Es una obligación moral escribir sobre Couso. Algo de nosotros hay en su peripecia, en su drama. Quizás suene pretencioso decir “todos somos Couso”, pero el corazón me lo dice así. Su recuerdo es de todos nosotros. La consternación y la rabia han pasado, no así la sed de justicia para él, sí, y también para los 348 periodistas muertos en Irak, según denuncia Antiwar.com.

José Couso era un hombre reidor, estaba siempre de muy buen humor, era de risa contagiosa. También su sonrisa lo era. De hecho, me hace sonreír que la palabra Palestina esté asociada a su trágica aventura. No parece casualidad, no. Muchos árabes murieron ese 8 de abril en Bagdad, a los que Couso se sumó. El coste en vidas de iraquíes por la invasión americana aún no está calculado del todo. Ese tributo de sangre tuvo, sin embargo, testigos excepcionales como él. Por eso vuelvo a sonreír al comprobar la cifra de militares americanos muertos en Irak, 4.429 según Margaret Griffis, y más de 32.900 heridos. Ellos tampoco volvieron intactos a casa.

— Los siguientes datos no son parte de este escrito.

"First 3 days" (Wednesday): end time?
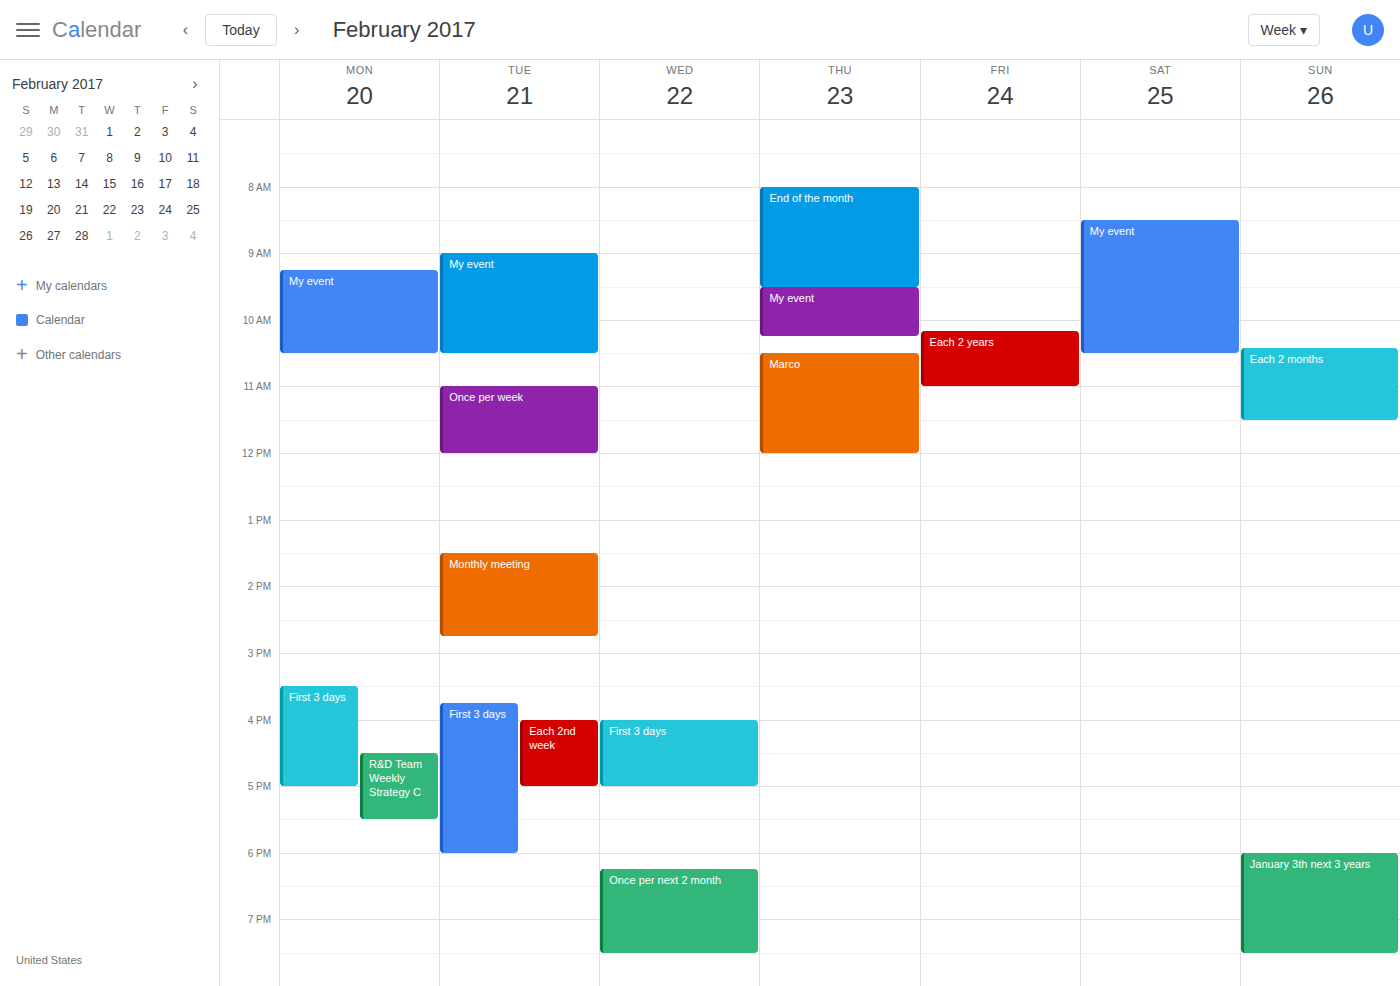
5:00 PMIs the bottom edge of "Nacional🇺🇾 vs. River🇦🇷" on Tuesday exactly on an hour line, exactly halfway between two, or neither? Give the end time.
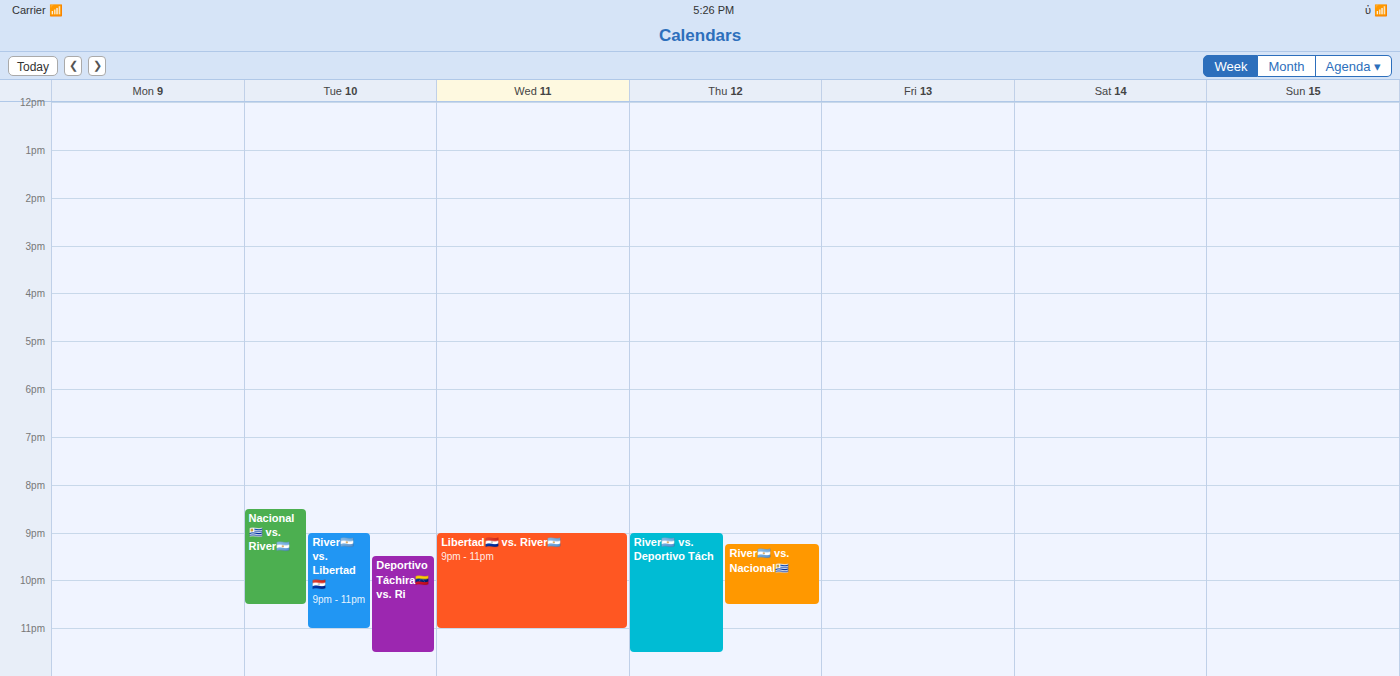
10:30 PM -- halfway between the 10 PM and 11 PM lines.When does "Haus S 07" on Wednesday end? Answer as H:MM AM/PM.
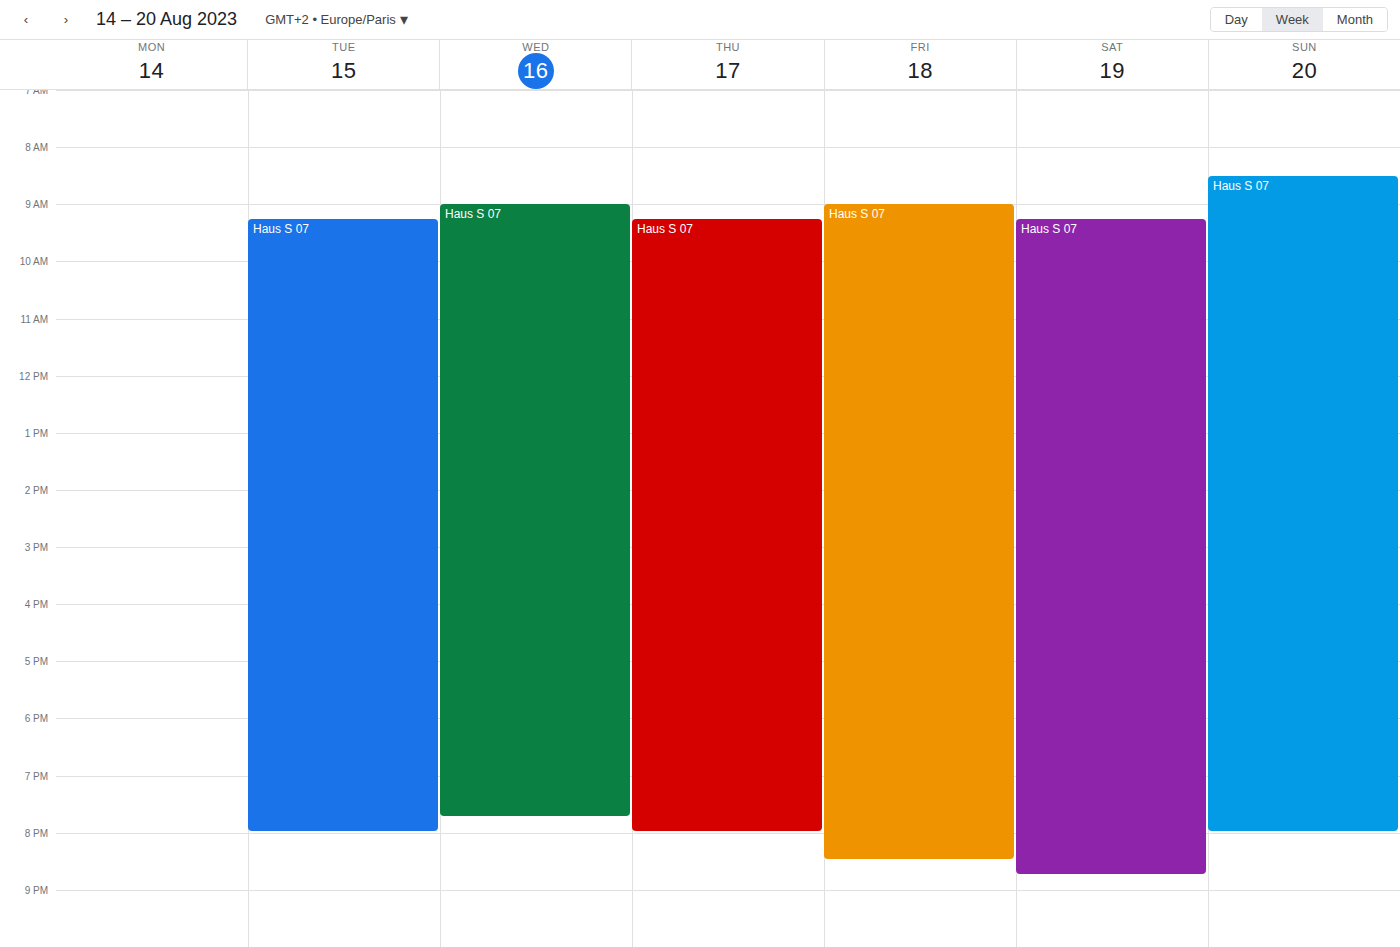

Y no dejo de sonreír al conocer que la filtración de documentos diplomáticos americanos en España publicada por el portal Wikileaks confirma, en 2010, que el gobierno Zapatero colaboró con el gobierno de Estados Unidos para impedir la investigación del caso Couso en la Audiencia Nacional. Ello implica conspiración entre gobiernos, algo que muchos ya sospechábamos.

Al final tenía razón el gobierno de Bush cuando justificó el ataque contra el hotel Palestina, diciendo que había un ojeador allí. Sí, Couso era un ojeador, una cámara impertinente que no paraba de darle al mundo la visión de la barbarie. Quiero imaginar que mientras grababa sus últimos minutos, José, sonriendo, apuntando al tanque, masculló un: ¡dispara hijoputa!